Ottawa

Planning committee to consider whistling down turf war at Immaculata

The city's planning committee will consider shortening the operating hours of a new high school sports field due to community concerns.

$2M fenced-in sports field result of partnership between Immaculata High School and soccer company

Hanya Soliman and Joanne Lostracco have been leading the opposition to the Immaculata High School field redevelopment over concerns about light and noise affecting neighbours. (Matthew Kupfer/CBC)

People who live next to the renovated Immaculata High School field are hoping the city's planning committee will do something about late-night noise and bright lights from commercial rentals of the field.

The Ottawa Catholic School Board made a deal with Ottawa Footy Sevens that paid for a $2-million renovation and granted the soccer company the rights to rent and operate the field after school.

On Tuesday, councillors on the city's planning committee will consider forcing the field to close earlier than the city standard of 11 p.m.

Hanya Soliman lives at the north end of Glenora Street, where lights for the field, a fence and net for errant soccer balls were installed this summer. 

"My house is like a metre-and-a-half from the property line. It means that my kids and myself are not going to be able to sleep until the lights go out," Soliman said. 

"There's going to be whistles, there's going to be noise. I'm not going to be able to enjoy my backyard anymore on the weekends because of this. So, at the very least, allow me to get a good night's sleep."

Hanya Solima lives next to the renovated Immaculata High School field and is concerned homeowners will be disturbed by late-night noise and bright stadium lights. 0:47

Soliman is among the residents who support restricting the field's operations to 9 p.m. on weekdays and 10 p.m. on the weekend. She said that is an "absolute minimum," though she'd also like for the field to open later on weekends.

Call for shorter hours

Coun. David Chernushenko, the incumbent running for re-election in Capital Ward, said he has decided to go to the city's planning committee after informally requesting changes from the Catholic board and Footy Sevens.

"Unfortunately, they declined on multiple occasions," Chernushenko said. "I think we should expect better, particularly from a public school board — a publicly-funded school board — and that is disappointing."

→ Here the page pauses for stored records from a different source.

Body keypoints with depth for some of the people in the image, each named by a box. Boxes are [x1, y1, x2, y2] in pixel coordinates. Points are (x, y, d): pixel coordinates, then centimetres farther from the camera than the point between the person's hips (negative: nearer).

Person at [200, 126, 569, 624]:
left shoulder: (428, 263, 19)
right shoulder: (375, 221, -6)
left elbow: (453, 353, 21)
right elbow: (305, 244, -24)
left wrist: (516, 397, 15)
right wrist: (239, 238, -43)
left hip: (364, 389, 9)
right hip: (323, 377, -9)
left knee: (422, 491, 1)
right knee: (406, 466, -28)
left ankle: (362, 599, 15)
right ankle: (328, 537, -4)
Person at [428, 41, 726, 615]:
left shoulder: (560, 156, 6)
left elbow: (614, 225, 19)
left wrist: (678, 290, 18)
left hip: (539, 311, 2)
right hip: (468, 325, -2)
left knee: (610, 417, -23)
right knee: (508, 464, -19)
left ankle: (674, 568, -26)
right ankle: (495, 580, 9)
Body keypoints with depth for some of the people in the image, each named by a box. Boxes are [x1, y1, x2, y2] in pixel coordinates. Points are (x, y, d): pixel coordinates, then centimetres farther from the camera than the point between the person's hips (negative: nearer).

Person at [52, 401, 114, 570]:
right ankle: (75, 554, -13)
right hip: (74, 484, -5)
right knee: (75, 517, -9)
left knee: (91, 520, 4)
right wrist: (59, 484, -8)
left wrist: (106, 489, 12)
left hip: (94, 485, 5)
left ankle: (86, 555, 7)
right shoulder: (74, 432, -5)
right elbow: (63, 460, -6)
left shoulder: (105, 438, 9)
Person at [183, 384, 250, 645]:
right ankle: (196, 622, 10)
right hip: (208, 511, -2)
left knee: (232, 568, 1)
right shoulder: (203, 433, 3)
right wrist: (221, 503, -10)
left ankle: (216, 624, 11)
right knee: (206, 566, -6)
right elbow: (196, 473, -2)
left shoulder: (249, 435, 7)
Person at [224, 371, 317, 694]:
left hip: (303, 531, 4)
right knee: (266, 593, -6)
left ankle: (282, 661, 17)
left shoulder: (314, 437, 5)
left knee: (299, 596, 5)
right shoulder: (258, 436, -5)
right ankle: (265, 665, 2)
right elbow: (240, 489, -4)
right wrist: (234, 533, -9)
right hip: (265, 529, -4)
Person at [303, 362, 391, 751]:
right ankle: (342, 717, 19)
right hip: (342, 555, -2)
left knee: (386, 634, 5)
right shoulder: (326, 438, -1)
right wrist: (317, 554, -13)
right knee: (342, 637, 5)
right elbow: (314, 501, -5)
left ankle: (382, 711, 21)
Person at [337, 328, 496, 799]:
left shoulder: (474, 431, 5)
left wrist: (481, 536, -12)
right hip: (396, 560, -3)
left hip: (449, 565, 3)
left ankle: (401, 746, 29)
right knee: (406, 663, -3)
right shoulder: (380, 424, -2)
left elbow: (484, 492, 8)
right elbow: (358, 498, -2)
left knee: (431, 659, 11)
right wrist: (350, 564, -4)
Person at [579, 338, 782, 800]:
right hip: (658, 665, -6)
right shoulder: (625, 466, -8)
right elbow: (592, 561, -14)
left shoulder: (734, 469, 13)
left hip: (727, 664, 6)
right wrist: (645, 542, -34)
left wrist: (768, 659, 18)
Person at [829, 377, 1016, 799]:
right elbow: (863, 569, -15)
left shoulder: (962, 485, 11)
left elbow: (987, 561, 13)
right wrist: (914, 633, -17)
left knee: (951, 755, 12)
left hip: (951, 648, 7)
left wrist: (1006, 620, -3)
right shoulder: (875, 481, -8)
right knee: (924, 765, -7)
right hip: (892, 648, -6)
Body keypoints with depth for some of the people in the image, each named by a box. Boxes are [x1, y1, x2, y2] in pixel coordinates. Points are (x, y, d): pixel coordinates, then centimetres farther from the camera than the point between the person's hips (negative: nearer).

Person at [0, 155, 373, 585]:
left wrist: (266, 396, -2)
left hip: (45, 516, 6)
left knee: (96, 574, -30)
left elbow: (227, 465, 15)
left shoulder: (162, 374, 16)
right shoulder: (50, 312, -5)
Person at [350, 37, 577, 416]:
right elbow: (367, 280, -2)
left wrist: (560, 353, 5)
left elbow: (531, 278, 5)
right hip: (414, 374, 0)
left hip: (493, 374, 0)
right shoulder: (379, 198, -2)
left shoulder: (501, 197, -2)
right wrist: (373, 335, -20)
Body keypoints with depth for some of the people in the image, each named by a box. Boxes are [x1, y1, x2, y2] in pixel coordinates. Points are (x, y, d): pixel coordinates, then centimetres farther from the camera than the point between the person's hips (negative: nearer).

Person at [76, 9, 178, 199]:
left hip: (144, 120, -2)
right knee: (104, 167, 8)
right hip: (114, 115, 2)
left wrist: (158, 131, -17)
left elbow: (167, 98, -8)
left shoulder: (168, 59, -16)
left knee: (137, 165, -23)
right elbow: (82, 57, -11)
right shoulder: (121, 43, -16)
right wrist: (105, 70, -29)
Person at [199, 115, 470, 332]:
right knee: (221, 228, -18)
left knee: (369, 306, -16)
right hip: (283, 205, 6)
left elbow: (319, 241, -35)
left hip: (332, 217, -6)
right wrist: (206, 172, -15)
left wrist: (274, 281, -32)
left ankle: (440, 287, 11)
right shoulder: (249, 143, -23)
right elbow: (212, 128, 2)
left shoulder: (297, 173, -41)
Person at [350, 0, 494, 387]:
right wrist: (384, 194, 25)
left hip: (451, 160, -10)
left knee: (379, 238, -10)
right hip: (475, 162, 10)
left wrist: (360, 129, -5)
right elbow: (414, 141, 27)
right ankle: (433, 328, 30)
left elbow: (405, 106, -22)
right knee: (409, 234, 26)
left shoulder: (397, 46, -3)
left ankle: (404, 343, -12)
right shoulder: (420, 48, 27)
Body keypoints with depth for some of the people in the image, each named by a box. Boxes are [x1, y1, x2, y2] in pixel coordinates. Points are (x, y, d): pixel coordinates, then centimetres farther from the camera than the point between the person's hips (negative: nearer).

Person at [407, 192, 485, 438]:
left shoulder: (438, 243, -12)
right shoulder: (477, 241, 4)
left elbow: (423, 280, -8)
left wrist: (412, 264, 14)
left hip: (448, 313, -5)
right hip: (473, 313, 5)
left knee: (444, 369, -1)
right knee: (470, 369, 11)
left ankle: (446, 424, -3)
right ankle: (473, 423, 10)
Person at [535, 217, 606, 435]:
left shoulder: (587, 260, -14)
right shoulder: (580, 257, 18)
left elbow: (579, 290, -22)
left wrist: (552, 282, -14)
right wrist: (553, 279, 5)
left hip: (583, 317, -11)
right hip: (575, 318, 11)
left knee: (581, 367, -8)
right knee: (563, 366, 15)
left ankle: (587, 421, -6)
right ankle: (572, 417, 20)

Incumbent Capital Coun. David Chernushenko says he resorted to bringing the sports field's hours to planning committee after the proponents refused to address the community's concerns. (Matthew Kupfer/CBC)

In a statement, Catholic board spokesperson Mardi di Kemp said the changes to the Immaculata field have all been done within the city's rules.

"The position of the board is that the operating hours of this field should be subject to the same operating hours as all other lighted turf fields in the City of Ottawa, including city-owned, lighted turf fields," she said.

"The issue before the planning committee would treat this one field differently than every other sports facility in the city of Ottawa."

Fenced in

De Kemp said those changes could also mean less community access, since current availability was based on being able to open and rent the field until 11 p.m.

Though the school board said there will still be several hours a day of free access to the field for residents immediately before and after school.

Chris Surgeoner, co-owner and administrator of Footy Sevens, declined CBC's request for an interview, but did answer some questions by email.

He said the community will be able to use the end-zones of the football field during soccer games and access the track as well. Surgeoner said league coordinators will be on site enforcing no smoking and no drinking rules on school property.

Sue Malone-Tucker used the park for exercises as she recovered from a brain tumor. She's disappointed the fence for the field has turned Glenora Street into a dead end. (Matthew Kupfer/CBC)

Sue Malone-Tucker says her boys liked to watch the Immaculata football games and the family would play together on the field as they grew up. 

"We always said what's great is we live on a dead-end street, but we have access to this tremendous field and track and hill," she said, the new fencing makes the street "truly" a dead end.

Private profits, school property

Chernushenko said residents are concerned that what was effectively a school-board-owned park for neighbours has been turned over to a private enterprise. 

"Their access to the field will be limited to requested times when the field isn't booked. That's unpredictable, it's limited. Will the fence be locked most of the time? It appears, yes," Chernushenko said.

"We're losing green space. We're losing recreational space that is not something you have to pay for, that is something you can just go and enjoy."

An overhead view of the Immaculata field from before this summer's renovations shows how close it is to nearby homes. (Submitted by Ottawa Catholic School Board)

Joanne Lostracco, a Glenora Street resident who has been leading opposition to the field, said while the Immaculata situation may be unique in Ottawa, commercially-operated school fields are becoming more common in Ontario.

"If it can happen here, it can happen also in your ward. So if it's going to happen throughout the city, what do we want? I think your neighbours are going to want to get some sleep," she said. 

Chernushenko said he also thinks the city needs a new category of rules for for-profit redevelopment of sports fields.

"It's great for the school. It gets them a new, very durable field, but there are impacts on immediate neighbours. We need to as a council come up with a new designation for for-profit field operations," he said.